* GOAL:
Can you render all the material below as a Markdown table with the columns "No." and "Line", giving each line its own numbered row and leaving out blank lines?

★ ★ ★ ★

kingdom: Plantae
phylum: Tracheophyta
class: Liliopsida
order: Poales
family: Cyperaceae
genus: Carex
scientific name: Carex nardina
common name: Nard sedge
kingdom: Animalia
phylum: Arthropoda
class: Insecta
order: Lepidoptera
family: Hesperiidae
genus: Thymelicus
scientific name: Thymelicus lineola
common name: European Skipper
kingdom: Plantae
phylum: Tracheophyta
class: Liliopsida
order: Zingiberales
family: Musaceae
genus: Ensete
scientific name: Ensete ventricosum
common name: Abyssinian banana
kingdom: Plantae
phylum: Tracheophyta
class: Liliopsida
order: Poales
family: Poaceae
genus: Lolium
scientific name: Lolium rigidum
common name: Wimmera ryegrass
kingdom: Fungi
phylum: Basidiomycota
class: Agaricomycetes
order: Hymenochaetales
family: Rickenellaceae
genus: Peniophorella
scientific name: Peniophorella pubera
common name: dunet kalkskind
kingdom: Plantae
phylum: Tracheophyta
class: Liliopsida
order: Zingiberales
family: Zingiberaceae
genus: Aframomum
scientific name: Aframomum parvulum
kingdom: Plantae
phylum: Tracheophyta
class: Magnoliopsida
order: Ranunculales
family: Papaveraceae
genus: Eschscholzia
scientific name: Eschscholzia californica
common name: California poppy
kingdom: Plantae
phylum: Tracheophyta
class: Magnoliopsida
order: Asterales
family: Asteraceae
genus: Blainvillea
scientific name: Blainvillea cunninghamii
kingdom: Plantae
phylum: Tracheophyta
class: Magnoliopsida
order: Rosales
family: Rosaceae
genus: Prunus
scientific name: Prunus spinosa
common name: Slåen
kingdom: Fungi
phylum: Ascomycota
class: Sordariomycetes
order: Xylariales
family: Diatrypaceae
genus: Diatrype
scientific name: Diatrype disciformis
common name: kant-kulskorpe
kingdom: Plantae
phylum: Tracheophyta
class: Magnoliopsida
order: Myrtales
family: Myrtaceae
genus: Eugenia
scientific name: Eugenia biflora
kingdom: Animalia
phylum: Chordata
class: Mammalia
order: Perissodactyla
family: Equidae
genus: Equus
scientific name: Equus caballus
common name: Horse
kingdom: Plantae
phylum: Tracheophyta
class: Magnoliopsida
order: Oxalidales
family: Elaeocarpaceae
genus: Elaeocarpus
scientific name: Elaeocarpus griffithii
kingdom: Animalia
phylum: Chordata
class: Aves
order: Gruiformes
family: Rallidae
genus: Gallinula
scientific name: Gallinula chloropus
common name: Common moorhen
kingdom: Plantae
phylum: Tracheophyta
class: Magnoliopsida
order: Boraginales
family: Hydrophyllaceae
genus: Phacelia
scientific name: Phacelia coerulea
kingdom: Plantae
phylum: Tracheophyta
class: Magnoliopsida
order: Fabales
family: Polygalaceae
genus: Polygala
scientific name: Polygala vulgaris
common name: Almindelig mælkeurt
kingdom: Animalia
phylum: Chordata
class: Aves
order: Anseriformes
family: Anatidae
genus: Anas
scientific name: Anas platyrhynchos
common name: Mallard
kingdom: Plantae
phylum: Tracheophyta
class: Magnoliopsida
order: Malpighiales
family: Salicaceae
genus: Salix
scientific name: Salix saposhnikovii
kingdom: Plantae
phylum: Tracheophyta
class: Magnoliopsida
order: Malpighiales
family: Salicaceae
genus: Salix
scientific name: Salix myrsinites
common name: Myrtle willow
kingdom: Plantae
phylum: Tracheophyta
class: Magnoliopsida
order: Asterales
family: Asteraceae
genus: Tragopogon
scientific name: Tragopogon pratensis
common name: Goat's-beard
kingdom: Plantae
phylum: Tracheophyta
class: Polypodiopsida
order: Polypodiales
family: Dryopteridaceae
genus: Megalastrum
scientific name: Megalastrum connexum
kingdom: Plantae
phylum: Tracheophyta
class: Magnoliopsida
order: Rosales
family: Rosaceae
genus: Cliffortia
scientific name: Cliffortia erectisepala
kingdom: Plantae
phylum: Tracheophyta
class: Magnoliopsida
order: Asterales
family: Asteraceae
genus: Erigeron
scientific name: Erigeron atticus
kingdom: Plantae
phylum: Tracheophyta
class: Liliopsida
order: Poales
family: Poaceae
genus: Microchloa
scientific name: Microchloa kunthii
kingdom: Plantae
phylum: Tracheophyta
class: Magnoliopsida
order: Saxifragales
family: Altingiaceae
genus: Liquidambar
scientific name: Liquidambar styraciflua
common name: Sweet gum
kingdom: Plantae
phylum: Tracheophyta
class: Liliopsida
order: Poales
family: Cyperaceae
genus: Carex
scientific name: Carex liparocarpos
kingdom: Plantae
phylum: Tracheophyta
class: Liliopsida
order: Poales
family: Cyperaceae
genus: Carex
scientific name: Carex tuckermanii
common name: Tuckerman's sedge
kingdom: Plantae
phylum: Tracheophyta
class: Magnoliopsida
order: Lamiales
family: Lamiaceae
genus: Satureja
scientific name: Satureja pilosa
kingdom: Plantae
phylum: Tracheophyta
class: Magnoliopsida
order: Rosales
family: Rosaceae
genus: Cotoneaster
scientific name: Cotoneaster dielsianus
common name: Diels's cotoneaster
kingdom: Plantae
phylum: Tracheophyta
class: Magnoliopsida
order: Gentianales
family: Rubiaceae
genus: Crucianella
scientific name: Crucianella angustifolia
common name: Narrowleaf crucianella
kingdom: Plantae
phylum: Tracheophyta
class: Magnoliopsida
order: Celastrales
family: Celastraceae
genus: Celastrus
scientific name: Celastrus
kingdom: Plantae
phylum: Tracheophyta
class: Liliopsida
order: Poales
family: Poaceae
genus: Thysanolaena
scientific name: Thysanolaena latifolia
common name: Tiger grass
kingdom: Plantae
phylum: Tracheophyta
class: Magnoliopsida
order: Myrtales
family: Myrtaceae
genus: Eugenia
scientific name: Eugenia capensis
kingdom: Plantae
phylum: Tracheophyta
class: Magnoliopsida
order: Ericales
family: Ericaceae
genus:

★ ★ ★ ★

* PROBLEM SOLUTION:
| No. | Line |
|---|---|
| 1 | kingdom: Plantae |
| 2 | phylum: Tracheophyta |
| 3 | class: Liliopsida |
| 4 | order: Poales |
| 5 | family: Cyperaceae |
| 6 | genus: Carex |
| 7 | scientific name: Carex nardina |
| 8 | common name: Nard sedge |
| 9 | kingdom: Animalia |
| 10 | phylum: Arthropoda |
| 11 | class: Insecta |
| 12 | order: Lepidoptera |
| 13 | family: Hesperiidae |
| 14 | genus: Thymelicus |
| 15 | scientific name: Thymelicus lineola |
| 16 | common name: European Skipper |
| 17 | kingdom: Plantae |
| 18 | phylum: Tracheophyta |
| 19 | class: Liliopsida |
| 20 | order: Zingiberales |
| 21 | family: Musaceae |
| 22 | genus: Ensete |
| 23 | scientific name: Ensete ventricosum |
| 24 | common name: Abyssinian banana |
| 25 | kingdom: Plantae |
| 26 | phylum: Tracheophyta |
| 27 | class: Liliopsida |
| 28 | order: Poales |
| 29 | family: Poaceae |
| 30 | genus: Lolium |
| 31 | scientific name: Lolium rigidum |
| 32 | common name: Wimmera ryegrass |
| 33 | kingdom: Fungi |
| 34 | phylum: Basidiomycota |
| 35 | class: Agaricomycetes |
| 36 | order: Hymenochaetales |
| 37 | family: Rickenellaceae |
| 38 | genus: Peniophorella |
| 39 | scientific name: Peniophorella pubera |
| 40 | common name: dunet kalkskind |
| 41 | kingdom: Plantae |
| 42 | phylum: Tracheophyta |
| 43 | class: Liliopsida |
| 44 | order: Zingiberales |
| 45 | family: Zingiberaceae |
| 46 | genus: Aframomum |
| 47 | scientific name: Aframomum parvulum |
| 48 | kingdom: Plantae |
| 49 | phylum: Tracheophyta |
| 50 | class: Magnoliopsida |
| 51 | order: Ranunculales |
| 52 | family: Papaveraceae |
| 53 | genus: Eschscholzia |
| 54 | scientific name: Eschscholzia californica |
| 55 | common name: California poppy |
| 56 | kingdom: Plantae |
| 57 | phylum: Tracheophyta |
| 58 | class: Magnoliopsida |
| 59 | order: Asterales |
| 60 | family: Asteraceae |
| 61 | genus: Blainvillea |
| 62 | scientific name: Blainvillea cunninghamii |
| 63 | kingdom: Plantae |
| 64 | phylum: Tracheophyta |
| 65 | class: Magnoliopsida |
| 66 | order: Rosales |
| 67 | family: Rosaceae |
| 68 | genus: Prunus |
| 69 | scientific name: Prunus spinosa |
| 70 | common name: Slåen |
| 71 | kingdom: Fungi |
| 72 | phylum: Ascomycota |
| 73 | class: Sordariomycetes |
| 74 | order: Xylariales |
| 75 | family: Diatrypaceae |
| 76 | genus: Diatrype |
| 77 | scientific name: Diatrype disciformis |
| 78 | common name: kant-kulskorpe |
| 79 | kingdom: Plantae |
| 80 | phylum: Tracheophyta |
| 81 | class: Magnoliopsida |
| 82 | order: Myrtales |
| 83 | family: Myrtaceae |
| 84 | genus: Eugenia |
| 85 | scientific name: Eugenia biflora |
| 86 | kingdom: Animalia |
| 87 | phylum: Chordata |
| 88 | class: Mammalia |
| 89 | order: Perissodactyla |
| 90 | family: Equidae |
| 91 | genus: Equus |
| 92 | scientific name: Equus caballus |
| 93 | common name: Horse |
| 94 | kingdom: Plantae |
| 95 | phylum: Tracheophyta |
| 96 | class: Magnoliopsida |
| 97 | order: Oxalidales |
| 98 | family: Elaeocarpaceae |
| 99 | genus: Elaeocarpus |
| 100 | scientific name: Elaeocarpus griffithii |
| 101 | kingdom: Animalia |
| 102 | phylum: Chordata |
| 103 | class: Aves |
| 104 | order: Gruiformes |
| 105 | family: Rallidae |
| 106 | genus: Gallinula |
| 107 | scientific name: Gallinula chloropus |
| 108 | common name: Common moorhen |
| 109 | kingdom: Plantae |
| 110 | phylum: Tracheophyta |
| 111 | class: Magnoliopsida |
| 112 | order: Boraginales |
| 113 | family: Hydrophyllaceae |
| 114 | genus: Phacelia |
| 115 | scientific name: Phacelia coerulea |
| 116 | kingdom: Plantae |
| 117 | phylum: Tracheophyta |
| 118 | class: Magnoliopsida |
| 119 | order: Fabales |
| 120 | family: Polygalaceae |
| 121 | genus: Polygala |
| 122 | scientific name: Polygala vulgaris |
| 123 | common name: Almindelig mælkeurt |
| 124 | kingdom: Animalia |
| 125 | phylum: Chordata |
| 126 | class: Aves |
| 127 | order: Anseriformes |
| 128 | family: Anatidae |
| 129 | genus: Anas |
| 130 | scientific name: Anas platyrhynchos |
| 131 | common name: Mallard |
| 132 | kingdom: Plantae |
| 133 | phylum: Tracheophyta |
| 134 | class: Magnoliopsida |
| 135 | order: Malpighiales |
| 136 | family: Salicaceae |
| 137 | genus: Salix |
| 138 | scientific name: Salix saposhnikovii |
| 139 | kingdom: Plantae |
| 140 | phylum: Tracheophyta |
| 141 | class: Magnoliopsida |
| 142 | order: Malpighiales |
| 143 | family: Salicaceae |
| 144 | genus: Salix |
| 145 | scientific name: Salix myrsinites |
| 146 | common name: Myrtle willow |
| 147 | kingdom: Plantae |
| 148 | phylum: Tracheophyta |
| 149 | class: Magnoliopsida |
| 150 | order: Asterales |
| 151 | family: Asteraceae |
| 152 | genus: Tragopogon |
| 153 | scientific name: Tragopogon pratensis |
| 154 | common name: Goat's-beard |
| 155 | kingdom: Plantae |
| 156 | phylum: Tracheophyta |
| 157 | class: Polypodiopsida |
| 158 | order: Polypodiales |
| 159 | family: Dryopteridaceae |
| 160 | genus: Megalastrum |
| 161 | scientific name: Megalastrum connexum |
| 162 | kingdom: Plantae |
| 163 | phylum: Tracheophyta |
| 164 | class: Magnoliopsida |
| 165 | order: Rosales |
| 166 | family: Rosaceae |
| 167 | genus: Cliffortia |
| 168 | scientific name: Cliffortia erectisepala |
| 169 | kingdom: Plantae |
| 170 | phylum: Tracheophyta |
| 171 | class: Magnoliopsida |
| 172 | order: Asterales |
| 173 | family: Asteraceae |
| 174 | genus: Erigeron |
| 175 | scientific name: Erigeron atticus |
| 176 | kingdom: Plantae |
| 177 | phylum: Tracheophyta |
| 178 | class: Liliopsida |
| 179 | order: Poales |
| 180 | family: Poaceae |
| 181 | genus: Microchloa |
| 182 | scientific name: Microchloa kunthii |
| 183 | kingdom: Plantae |
| 184 | phylum: Tracheophyta |
| 185 | class: Magnoliopsida |
| 186 | order: Saxifragales |
| 187 | family: Altingiaceae |
| 188 | genus: Liquidambar |
| 189 | scientific name: Liquidambar styraciflua |
| 190 | common name: Sweet gum |
| 191 | kingdom: Plantae |
| 192 | phylum: Tracheophyta |
| 193 | class: Liliopsida |
| 194 | order: Poales |
| 195 | family: Cyperaceae |
| 196 | genus: Carex |
| 197 | scientific name: Carex liparocarpos |
| 198 | kingdom: Plantae |
| 199 | phylum: Tracheophyta |
| 200 | class: Liliopsida |
| 201 | order: Poales |
| 202 | family: Cyperaceae |
| 203 | genus: Carex |
| 204 | scientific name: Carex tuckermanii |
| 205 | common name: Tuckerman's sedge |
| 206 | kingdom: Plantae |
| 207 | phylum: Tracheophyta |
| 208 | class: Magnoliopsida |
| 209 | order: Lamiales |
| 210 | family: Lamiaceae |
| 211 | genus: Satureja |
| 212 | scientific name: Satureja pilosa |
| 213 | kingdom: Plantae |
| 214 | phylum: Tracheophyta |
| 215 | class: Magnoliopsida |
| 216 | order: Rosales |
| 217 | family: Rosaceae |
| 218 | genus: Cotoneaster |
| 219 | scientific name: Cotoneaster dielsianus |
| 220 | common name: Diels's cotoneaster |
| 221 | kingdom: Plantae |
| 222 | phylum: Tracheophyta |
| 223 | class: Magnoliopsida |
| 224 | order: Gentianales |
| 225 | family: Rubiaceae |
| 226 | genus: Crucianella |
| 227 | scientific name: Crucianella angustifolia |
| 228 | common name: Narrowleaf crucianella |
| 229 | kingdom: Plantae |
| 230 | phylum: Tracheophyta |
| 231 | class: Magnoliopsida |
| 232 | order: Celastrales |
| 233 | family: Celastraceae |
| 234 | genus: Celastrus |
| 235 | scientific name: Celastrus |
| 236 | kingdom: Plantae |
| 237 | phylum: Tracheophyta |
| 238 | class: Liliopsida |
| 239 | order: Poales |
| 240 | family: Poaceae |
| 241 | genus: Thysanolaena |
| 242 | scientific name: Thysanolaena latifolia |
| 243 | common name: Tiger grass |
| 244 | kingdom: Plantae |
| 245 | phylum: Tracheophyta |
| 246 | class: Magnoliopsida |
| 247 | order: Myrtales |
| 248 | family: Myrtaceae |
| 249 | genus: Eugenia |
| 250 | scientific name: Eugenia capensis |
| 251 | kingdom: Plantae |
| 252 | phylum: Tracheophyta |
| 253 | class: Magnoliopsida |
| 254 | order: Ericales |
| 255 | family: Ericaceae |
| 256 | genus: |